The ramp of the boat was marked with the numbers 31-17, which meant that it had been assigned to the USS Monrovia, a Navy attack transport ship that had served as Gen. George Patton’s headquarters during the invasion of Sicily, according to the Forest Service. Gen. Dwight D. Eisenhower was also on this ship at that time, the Forest Service said.




About 23,000 Higgins boats were made during World War II, Meyer said, and they were credited with helping to change the way the war was fought by giving American troops easier access to open beaches, where they invaded. Equipped with guns and a stern ramp, the boats were designed to travel in shallow waters and allow fighting forces to disembark quickly.

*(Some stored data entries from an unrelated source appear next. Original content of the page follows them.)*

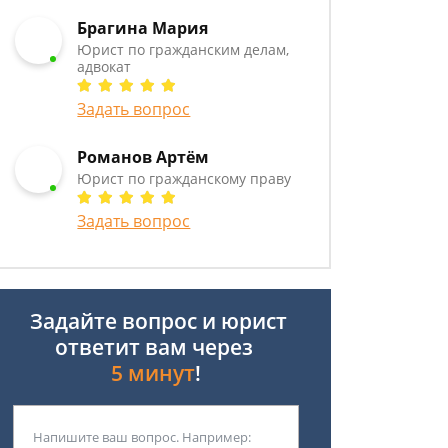
Брагина Мария
Юрист по гражданским делам,
адвокат
Задать вопрос
Романов Артём
Юрист по гражданскому праву
Задать вопрос
Задайте вопрос и юрист
ответит вам через
5 минут
!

Only about 20 remain today, Meyer said.

“These landing craft were used in every amphibious invasion of World War II,” Meyer said. “To find one 75 years later in the bottom of a lake in California — it really is a miracle.”

The Nebraska National Guard Museum is about 50 miles south of Columbus, Nebraska, the birthplace of Andrew Jackson Higgins, the designer of the Higgins boat who served in the Nebraska National Guard.

Jerry E. Strahan, author of “Andrew Jackson Higgins and the Boats that Won World War II,” said a few of the boats have turned up in recent years, including one that was found in a barn in the Midwest. But he said it was remarkable to find one preserved in a lake, given that they were made of mahogany plywood.

“Wooden boats weren’t meant to last that long,” he said. “But I’d imagine that being underwater in a cold-water lake, away from oxygen, allowed it to survive.”

The discovery is a reminder of the way severe drought, worsened by climate change, is revealing long-hidden elements of the past, including submerged World War II relics in Europe, sets of human remains at Lake Mead outside Las Vegas and dinosaur tracks in Texas. A sunken Higgins boat also emerged in Lake Mead in July, according to The Las Vegas Review-Journal.

As of August, Shasta County was experiencing its driest year to date over the past 128 years, according to federal data, as much of the West has been seared by long-term drought.

Meyer said his best guess is that the Higgins boat in Lake Shasta belonged to a private owner who bought it at a government surplus sale after the war. Perhaps the owner was a rancher who used it to cross the lake and tend to cattle grazing on the shoreline, he said. Other theories suggest it might have been operated by a logging company or government agency.

“As to why they sank it, we just don’t know,” Dunsdon said. “Nobody knows. And anybody who probably remembers that is probably very, very old, or they’re dead and gone.”